Concert

Programme Guide

It has been a tradition since the days of Karajan: To start off the new season, the Berliner Philharmoniker travel to give guest performances in Salzburg and Lucerne. The attraction of the Lucerne concerts increased even more after 1998 when the concert hall of the Culture and Convention Centre, now famous for its top-class acoustics, was opened – incidentally, with a concert with the Berliner Philharmoniker under Claudio Abbado.

For the second Lucerne concert of 2015, chief conductor Sir Simon Rattle assembled a programme dedicated to the First Viennese School with works by Wolfgang Amadeus Mozart and Joseph Haydn.

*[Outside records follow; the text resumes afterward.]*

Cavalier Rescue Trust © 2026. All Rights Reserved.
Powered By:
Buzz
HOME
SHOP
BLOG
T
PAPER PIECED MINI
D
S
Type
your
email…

The concert opens with Mozart’s Sinfonia concertante for violin, viola and orchestra: a work whose attraction lies on the one hand in the charming dialogue between the two solo instruments, and on the other hand in its large-scale symphonic form which demonstrates the high standards demanded by the composer. The soloists are Daishin Kashimoto, First Concertmaster of the Berliner Philharmoniker, and the orchestra’s First Principal Viola, Amihai Grosz.

The concert closes with an “imaginary orchestral journey” through the music of Joseph Haydn. For this ten-part montage, Simon Rattle brings together the wittiest, most thoughtful and most eccentric moments in Haydn’s gigantic oeuvre. It includes ornate depictions of nature, a slow movement which repeatedly and unexpectedly breaks off, a deliberately messy opening orchestral tutti, and the famous “Farewell”, in which all the musicians, including the conductor, gradually clear the podium until only a lonely violin duet remains.